Kaliningrad et les Pays Baltes : fin du chapitre européen !

Avant de quitter la ville de Gdansk, nous arrosons l’obtention de nos visas russes double entrée de deux shots de vodka. Nos visas, valables 3 mois, stipulent que nous voyageons pour des raisons humanitaires et culturelles et que nous nous rendons à Moscou pour le compte de l’Association d’amitié franco-polonaise pour laquelle nous apprenons que nous travaillons… Aucun de nous ne parle polonais et nous saisissons mal le rapport avec notre venue en Russie. Mais plus le mensonge est gros, mieux il passe. Le sang réchauffé par la vodka, nous enfourchons le tandem pour notre dernière journée en Pologne sous des trombes d’eau. Dans l’après-midi, alors que nous venons de pousser le vélo dans le sable et la boue, nous sommes invités à boire le thé par le petit Philippe, 6 ans, envoyé par ses parents qui ne parlent pas anglais.

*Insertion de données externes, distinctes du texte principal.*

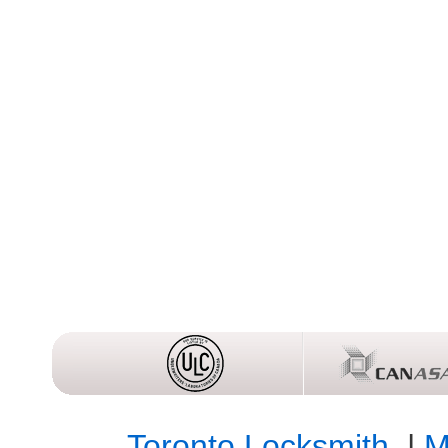
Toronto Locksmith
|
M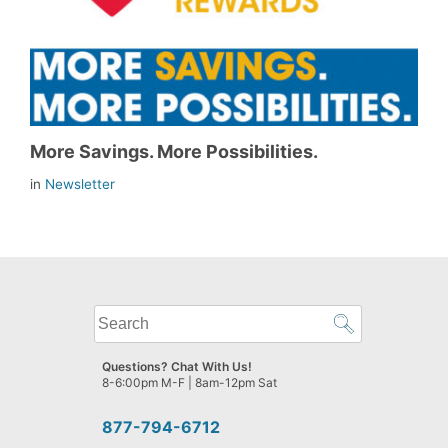
More Savings. More Possibilities.
in
Newsletter
What
can
we
Questions? Chat With Us!
help
8-6:00pm M-F | 8am-12pm Sat
you
find?
877-794-6712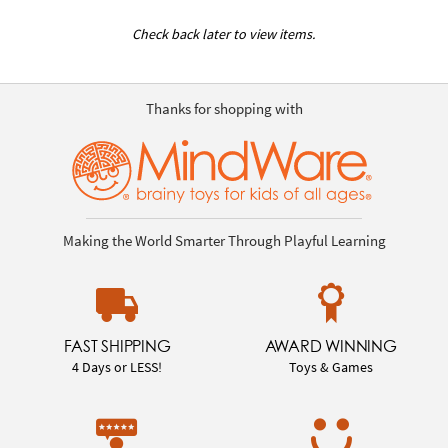
Check back later to view items.
Thanks for shopping with
Making the World Smarter Through Playful Learning
FAST SHIPPING
AWARD WINNING
4 Days or LESS!
Toys & Games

La Russie se rapproche. Après quatre contrôles de passeports, nous pénétrons dans l’enclave de Kaliningrad. 50 km sous un soleil de plomb nous attendent sur une route rectiligne, laide, monotone et sans arbres fréquentée par des camions et de gros 4×4 russes qui ne daignent pas se déporter pour nous doubler. La récompense de ces premiers kilomètres difficiles en territoire russe est décevante. Les faubourgs hideux de Kaliningrad avec leurs centaines de barres d’immeubles aussi délabrées que terrifiantes sont si étendus que nous doutons de tomber sur le centre-ville avant la nuit. Mais Kaliningrad, anciennement Königsberg, nous offre finalement ses quartiers centraux animés dont la laideur inouïe vaut le détour. Seuls les bulbes dorés de la cathédrale orthodoxe du Christ Sauveur tranchent avec le gris alentour. Nous passerons la nuit dans un motel glauque à souhait dont la tenancière ne parle pas un mot d’anglais et avec qui nous devrons négocier dur pour rentrer le tandem dans la chambre.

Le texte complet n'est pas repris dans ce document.